As we build the Education Finance initiative, we must envision the program as it will be after donor funding completes its course or as donor priorities change.   A new product can oftentimes bring in funds to support associated operational costs, parallel programming, training and even incentives, but what happens when that funding is spent?  In building out Education Finance products, we will look to the long-term integration of the product in the market and ensure that within a reasonable time frame it will become fully self-sustaining, either on its own or subsidized from the bank’s larger portfolio with clear managerial interest and buy-in.  We will not design or implement products that use non-sustainable (i.e. grant-based) funds to inflate or create false expectation within the market, and will come out of each product design with a long-term plan for self-sustainable operation.

(6) Be Living and Responsive Products

As a network of locally based and operated microfinance institutions, Opportunity benefits from a tremendous breadth and depth of experience, knowledge and vision both at the local and global levels.  While we will drive this and similar initiatives from a global perspective seeking to take advantage of centralization, where we can (e.g. systems integration / delivery, MIS, high level design, etc) we will allow our products and services to be responsive not only to local needs, but to localized innovation and thought leadership.  Ownership of our concepts, though integrated with and driven by the global leadership, must be rooted at the national level and within the leadership, rank and file of Opportunity’s implementing members.  This means that every product design and every transplant of best practice must be flexible enough to adapt to local market demands, key local knowledge, and the many environmental factors in which each implementing member works. 

As an organization so diverse and deeply knowledgeable at the local level as Opportunity, we recognize the tremendous benefit that such a structure affords. 

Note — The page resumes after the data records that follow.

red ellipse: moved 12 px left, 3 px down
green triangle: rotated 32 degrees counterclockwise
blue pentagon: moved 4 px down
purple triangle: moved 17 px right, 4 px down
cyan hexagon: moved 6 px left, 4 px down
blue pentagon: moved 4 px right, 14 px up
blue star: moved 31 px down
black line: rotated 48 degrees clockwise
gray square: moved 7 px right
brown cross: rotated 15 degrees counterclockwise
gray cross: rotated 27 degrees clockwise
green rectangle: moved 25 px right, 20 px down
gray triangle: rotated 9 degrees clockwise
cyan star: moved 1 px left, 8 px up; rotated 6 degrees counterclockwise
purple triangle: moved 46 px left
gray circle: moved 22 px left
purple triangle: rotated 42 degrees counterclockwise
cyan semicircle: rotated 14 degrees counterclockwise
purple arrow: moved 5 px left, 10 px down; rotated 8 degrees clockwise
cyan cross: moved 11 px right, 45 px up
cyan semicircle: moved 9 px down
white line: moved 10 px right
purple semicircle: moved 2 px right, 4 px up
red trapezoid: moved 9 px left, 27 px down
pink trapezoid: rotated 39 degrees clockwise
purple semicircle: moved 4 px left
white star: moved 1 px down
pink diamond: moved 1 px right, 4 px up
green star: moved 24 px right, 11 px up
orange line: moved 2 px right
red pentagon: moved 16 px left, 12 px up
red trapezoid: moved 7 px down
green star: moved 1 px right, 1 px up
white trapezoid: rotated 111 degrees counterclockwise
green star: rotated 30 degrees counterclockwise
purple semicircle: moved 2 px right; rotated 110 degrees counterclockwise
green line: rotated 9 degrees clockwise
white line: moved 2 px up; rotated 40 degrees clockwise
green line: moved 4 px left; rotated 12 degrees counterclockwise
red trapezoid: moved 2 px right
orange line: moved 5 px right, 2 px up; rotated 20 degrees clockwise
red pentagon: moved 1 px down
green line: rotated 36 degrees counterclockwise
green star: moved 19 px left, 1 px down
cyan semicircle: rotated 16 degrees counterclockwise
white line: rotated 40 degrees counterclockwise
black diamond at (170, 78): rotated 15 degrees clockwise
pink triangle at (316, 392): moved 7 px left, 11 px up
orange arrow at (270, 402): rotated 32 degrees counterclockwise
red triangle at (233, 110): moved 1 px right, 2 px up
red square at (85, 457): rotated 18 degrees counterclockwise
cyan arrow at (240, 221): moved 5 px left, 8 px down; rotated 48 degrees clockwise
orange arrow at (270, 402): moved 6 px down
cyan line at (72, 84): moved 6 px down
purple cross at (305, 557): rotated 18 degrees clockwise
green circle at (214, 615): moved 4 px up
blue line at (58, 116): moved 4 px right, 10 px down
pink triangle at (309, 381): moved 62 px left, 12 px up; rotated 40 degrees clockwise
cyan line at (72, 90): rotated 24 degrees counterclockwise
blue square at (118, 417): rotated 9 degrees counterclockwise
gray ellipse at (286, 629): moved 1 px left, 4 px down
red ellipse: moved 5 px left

The active identification and sharing of best practices is not only in our clients’ best interest, it is quite possibly the Opportunity Network’s greatest strength, and therefore must be a key focus of our work in developing new and continued strategy.

(7) Be Outcomes-Driven 

Designing “living and responsive products” also requires us to be guided in our work by objectively monitored and evaluated outcomes.  In our aim to design products and services that are as transformationally impactful as possible within the Education Finance initiative, we will design metrics that allow us to measure our real impact on clients and beneficiaries, and respond by adapting, withdrawing, or scaling up products and services according to those measures.

(8) Hold a Multi-Dimensional View of Education

Education is not a simple thing.  Bricks and mortar of school buildings alone do not make an education, and neither do textbooks.  Both are an integral part of a full educational experience, along with good teachers, quality administrators, teaching aids and materials, proper technical facilities, family support, consistent funding, relevant curriculum, and many other pieces that come together over the course of more than a decade to make a child’s education complete.  When planning our interventions, though we may not always touch on each of these, we must plan and implement with a full understanding of the educational experience and all that goes into it.  We can consider a four axis vision of education to summarize, including access for all (which includes school survival), educational quality, relevance of education, and the financial solvency/sustainability of educational institutions in order to foster long-term community growth and constant support structures for children and families.

Nathan Byrd is Head of Education Finance at Opportunity International.